I'm not sure what the difference is between these new holland bailer. Could somebody fill me in? Maybe a reference is available that I can't find.
Thanks


----------



## somedevildawg (Jun 20, 2011)

I used to own a 275....good machine....I believe the difference is very minor. I haven't look at the others close but I believe the stuffer carriage may have been different, mine locked the wheel when the rope was pulled, perhaps the 273 didn't, just not sure definitely different yrs of production. Think mine was made in 78


----------



## RockmartGA (Jun 29, 2011)

I've tried to look these balers up online, but not much info as far as specifications. About the best I could do was the manufacture dates:

273 7/68 - 7/77
275 1/66 - 5/71
276 7/71 - 6/76

I've got a 276 that I bought in the mid-90's. It was well used when I bought it and my intentions were to run it for a few years and buy a newer one later. But, it's like the Energizer Bunny and just keeps going, and going, and going....


----------



## sedurbin (May 30, 2009)

The 273 and 275 are pretty much the same baler but the 276 is a bigger baler and looks more like the 300 series balers


----------



## mike10 (May 29, 2011)

The 275 was a heavy duty version of the 268, 269 and 273. The outside appearance is nearly identical. The 275 had more bearings on the feeder carriage. instead of wear blocks on the feeder carriage, the 275 used bearings. The 275 also had an additional bearing on the plunger.
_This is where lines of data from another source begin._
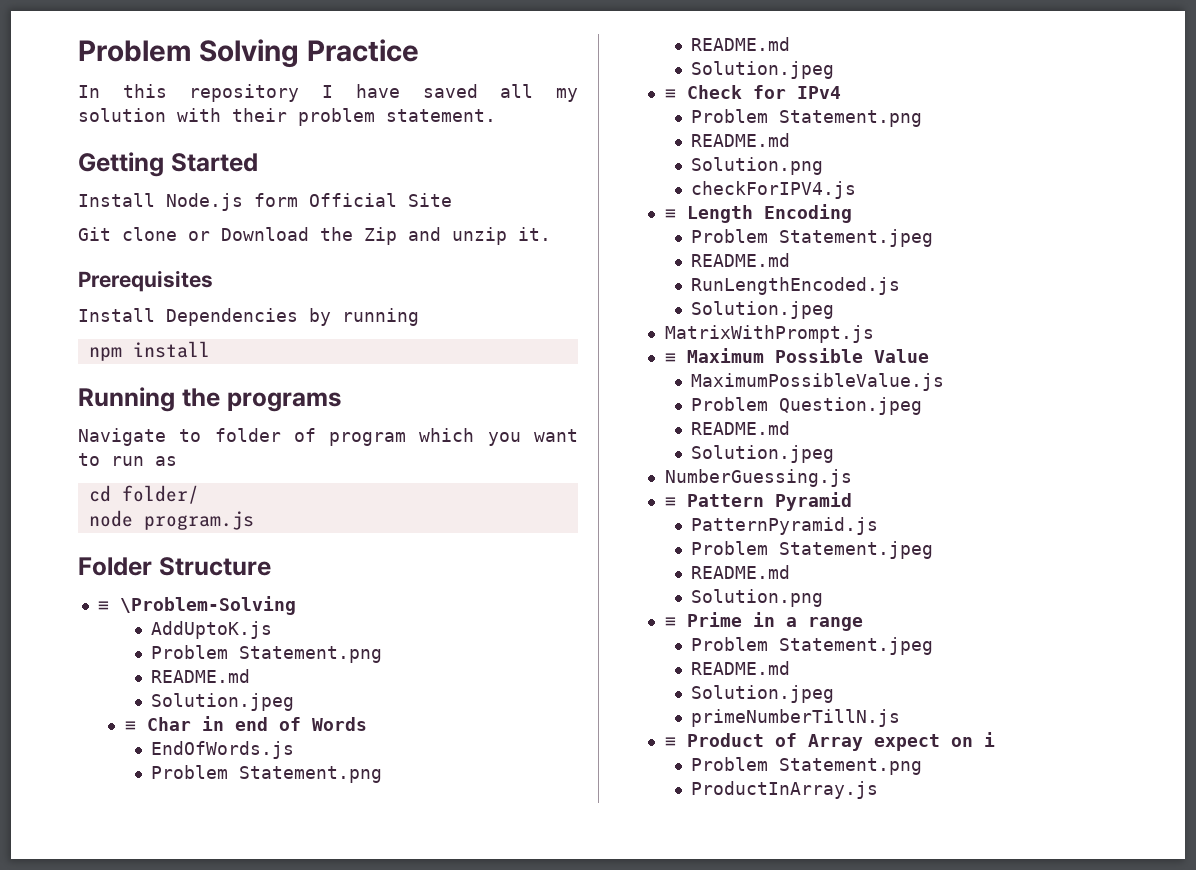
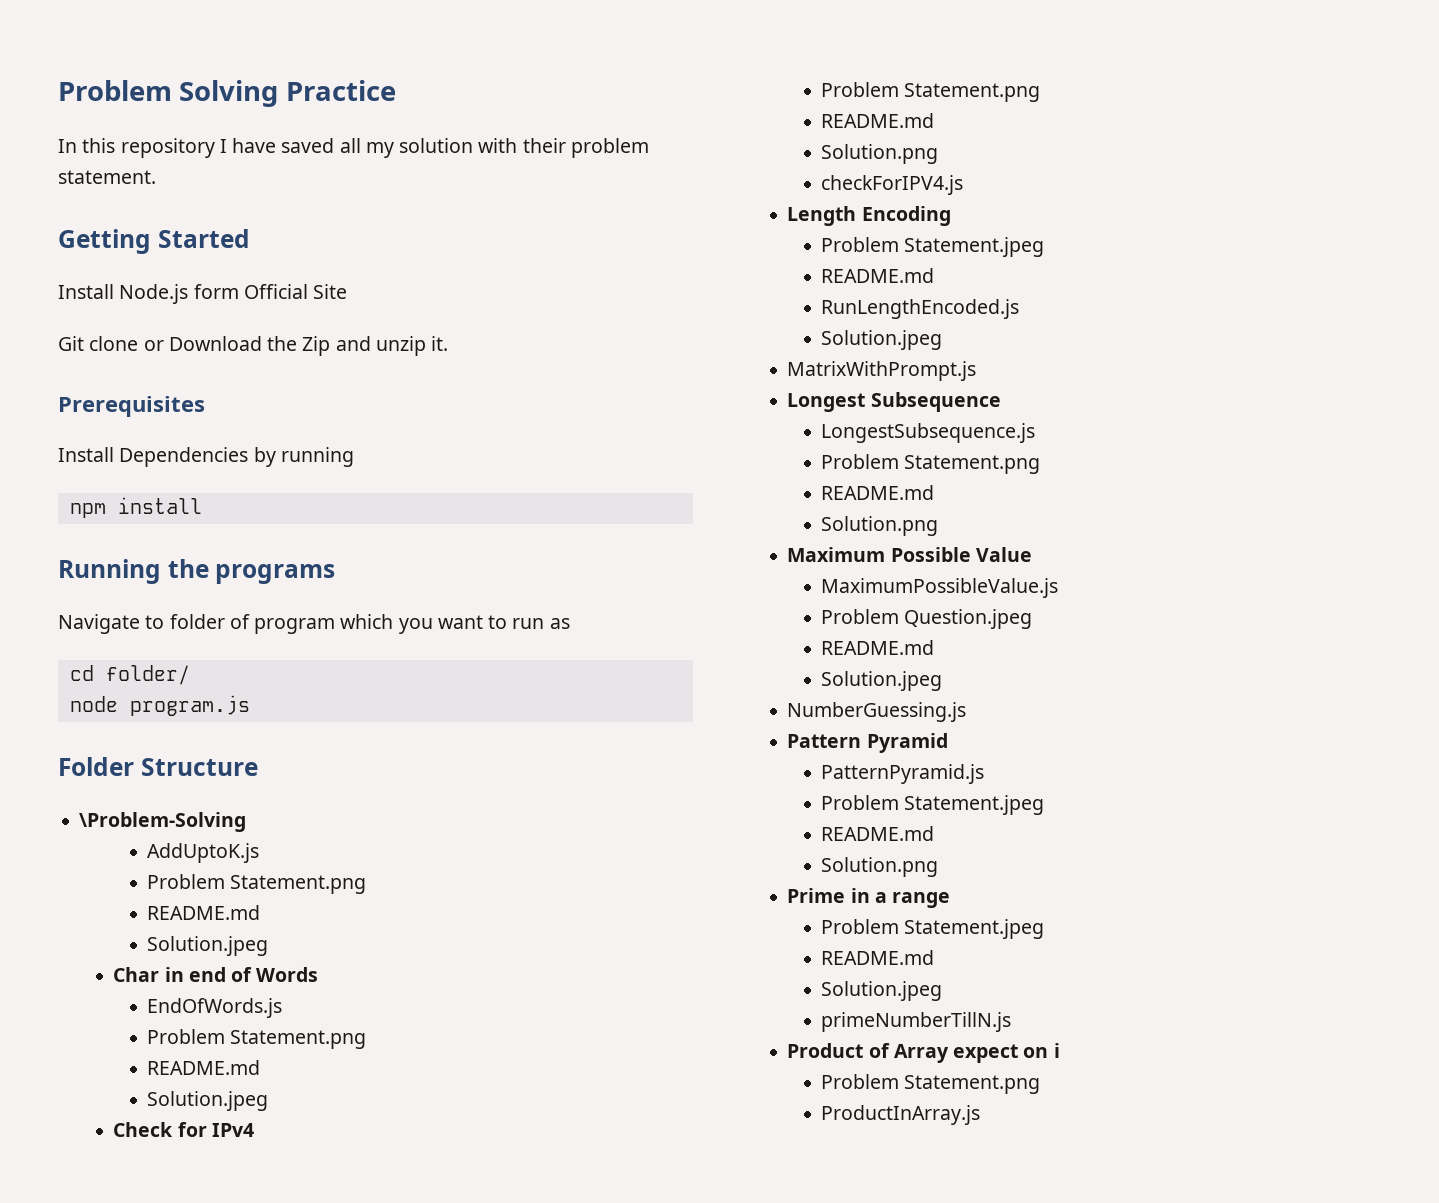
[97,601,109,611] ≡ -> (258, 767) none
[124,721,136,731] ≡ -> (269, 946) none
[664,89,676,99] ≡ -> (269, 1101) none
[664,209,676,219] ≡ -> (964, 185) none
[664,353,676,363] ≡ -> [787,392,1001,412] [821,423,1036,443] [821,454,1041,474] [821,485,935,500] [821,516,939,536] Longest Subsequence // LongestSubsequence.js // Problem Statement.png // README.md // Solution.png //
[664,497,676,507] ≡ -> (967, 712) none
[664,617,676,627] ≡ -> (939, 867) none
[664,737,676,747] ≡ -> (1012, 1022) none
The 276 replaced the 275. It has the flow action feeder instead of the feeder carriage and somewhat more capacity.


----------



## coycaller (Oct 16, 2010)

"The 276 replaced the 275. It has the flow action feeder instead of the feeder carriage and somewhat more capacity"

What is the difference between the flow action feeder and the carriage feeder. The only NH I have ever been around is a 286.


----------



## mike10 (May 29, 2011)

273 carriage feeder.








276 flow action feeder.


----------



## coycaller (Oct 16, 2010)

Thx


----------